2003年08月02日(土) |
給前を支えた2年生捕手 〜横浜商大10年ぶりの優勝〜 |
10年ぶりに夏の神奈川を制した横浜商大。 背番号13を着けて、7試合すべてにフル出場したのが2年生捕手・宮本憲人だ。スローイングもキャッチングも抜群にうまいとは言えない……。だが、エース給前の良さを存分に引き出した。
夏の大会前まではストレートで押しまくるのが給前のイメージだったが、この夏は違った。とくに準決勝の桐光学園戦から、緩いカーブを交え、投球スタイルを変えてきた。 優勝を決めた決勝戦。キーマンと見られた1番荒波、4番黒木に対しては、外角のカーブを多く配球し、打ち気にはやる二人を翻弄した。 圧巻だったのが最終回の攻め。西江、吉田斉(ともに代打)に対し、7球連続で変化球を要求し、凡打に仕留めた。 それでも、最後のバッター荒波に対しては給前らしさが見えた。カウント1−0から外角のカーブを投げ、空振り。2−0と追い込む。今日の投球スタイルでいけば、最後は変化球かと思ったが、そこはやはり給前。2−0からストレートを3球続け、最後は外角ストレートで空振り三振に仕留めた。最後の最後はやはり給前の持ち味であるストレートだった。 宮本は「最後は絶対にストレートと決めていました」と試合後、笑顔で言った。
宮本がキャッチャーを始めたのは、高校2年の春から。それまで主にファースト、サードを守っていたが、突然のコンバートだった。 「いきなり、監督にキャッチャーやれ! と言われたんですよ。最初は戸惑いばかりでした」と宮本は苦笑いを浮かべる。 「自分のどこが良くて、キャッチャーにコンバートされたか、未だに分かりません……」 キャッチャーの経験は、「少年野球でちょっとだけある」程度だったという。 給前のストレートを初めて受けたとき、「あまりに速すぎて、ちゃんと捕れなかった」と昨年の春のことを振り返った。 給前に宮本のことを聞くと、想像とは違う答えが返ってきた。 「2年生なんで、自分の言いたいことが何でも言えるし、やりやすい」 「リードがうまい」「肩がいい」「視野が広い」など……、宮本の能力を誉める言葉を想像していたが、違った。でも、自分が「やりやすい」キャッチャーは、能力以上に大事なのかもしれない。

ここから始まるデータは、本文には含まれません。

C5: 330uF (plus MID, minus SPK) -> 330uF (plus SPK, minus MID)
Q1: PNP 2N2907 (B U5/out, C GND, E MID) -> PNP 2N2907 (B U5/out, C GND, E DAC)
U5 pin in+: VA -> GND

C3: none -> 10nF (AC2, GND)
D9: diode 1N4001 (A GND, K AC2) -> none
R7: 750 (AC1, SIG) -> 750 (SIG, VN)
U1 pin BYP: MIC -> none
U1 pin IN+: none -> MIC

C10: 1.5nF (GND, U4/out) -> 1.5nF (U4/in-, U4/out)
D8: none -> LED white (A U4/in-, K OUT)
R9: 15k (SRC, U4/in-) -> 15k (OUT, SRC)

宮本に、この給前の言葉を伝えると、少し言いづらそうに、小さな声で言った。 「給前さんは3年生なんで、ぼくは正直やりにくいところもあります……」 給前は「やりやすい」と言い、宮本は「やりにくい」と言う。おかしな関係である。
金沢監督は宮本を起用し続けたことについてこう説明する。 「給前は宮本と組むと、やりやすいんでしょうね。6月の練習試合から、二人でやらせてきて、相性の良さを感じていました」 「やりにくい」と考えているのは下級生の宮本だけのようだ。

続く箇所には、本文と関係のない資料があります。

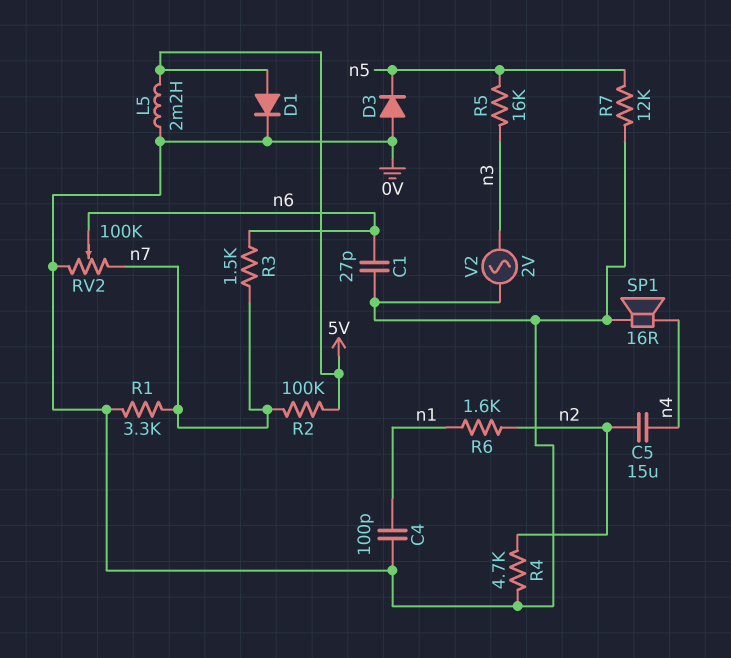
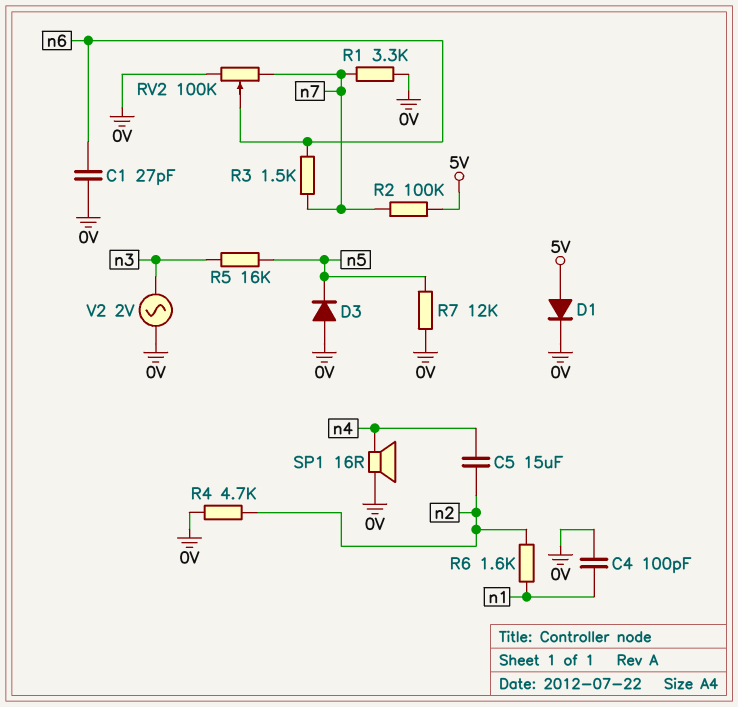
L5: 2.2mH (0V, 5V) -> none

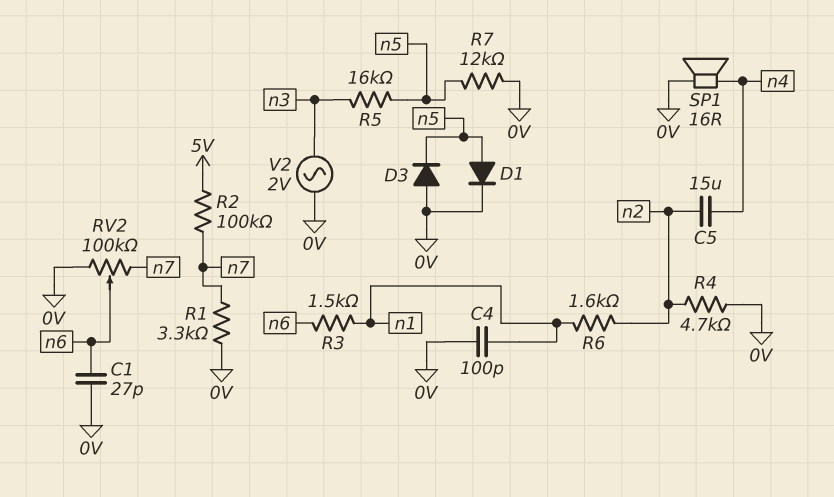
D1: diode (A 5V, K 0V) -> diode (A n5, K 0V)
R3: 1.5k (n6, n7) -> 1.5k (n1, n6)

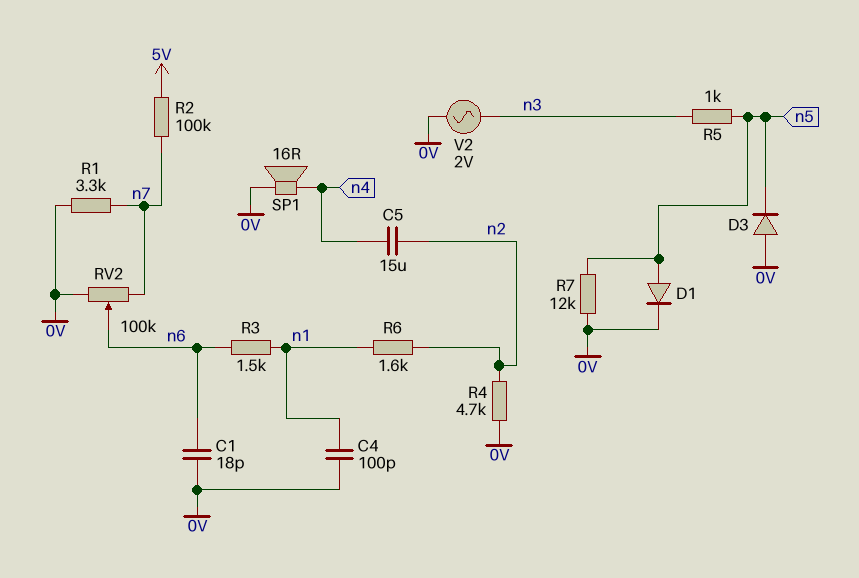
C1: 27pF (0V, n6) -> 18pF (0V, n6)
R5: 16k (n3, n5) -> 1k (n3, n5)

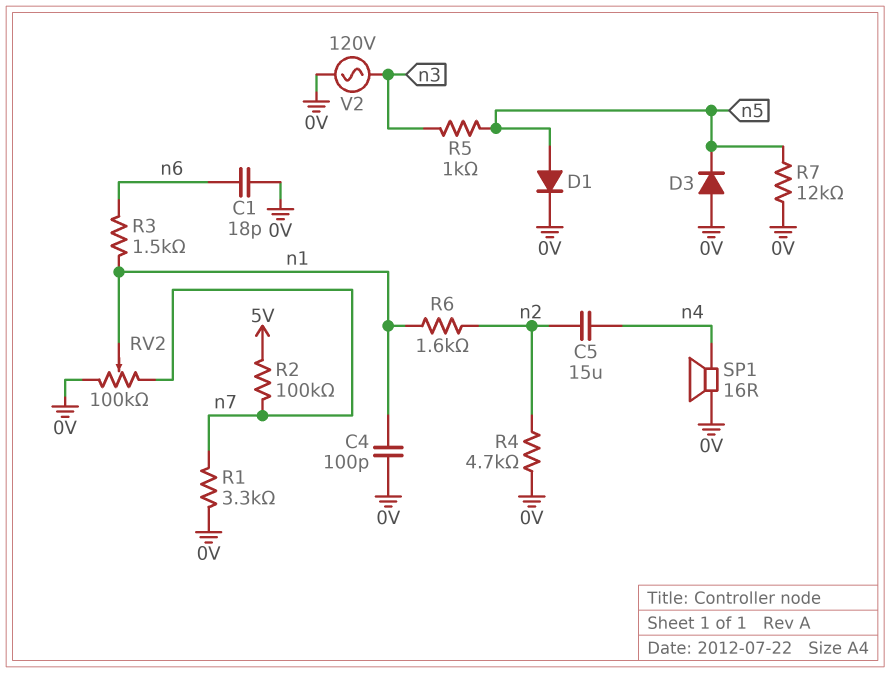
RV2: 100k (0V, n7, wiper n6) -> 100k (0V, n7, wiper n1)
V2: AC 2V (0V, n3) -> AC 120V (0V, n3)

10年前、商大は川崎球場で行われた決勝で横浜を下し優勝を決めた。小学生だった宮本は、商大野球部出身の父親に連れられ、川崎球場のスタンドにいた。 「その頃、どんなふうに思った?」と訊くと、 「小学生なんで、ただ試合を見て、商大が優勝したな、くらいにしか思ってませんでしたね。あの試合があったから、商大に入ろうと思ったわけでもないですし……」と宮本。 それでも、球場で10年前の優勝を見て、10年後には自分が選手として優勝を味わうなんて、カッコ良すぎる……。
「甲子園では給前さんをしっかりとリードして、勝ちたい」と抱負を話す。 商大の試合を見ていれば気づくが、宮本のサインに対して、給前が首を振ることが結構ある。 「給前さんの方が経験があるので、その点は全然気にしてないです。首を振ってもらうことで、自分の勉強にもなりますので」 素直な2年生である。
神奈川大会終了後、甲子園登録メンバーが発表された。 宮本は「13」から、レギュラー番号の「2」に昇格していた。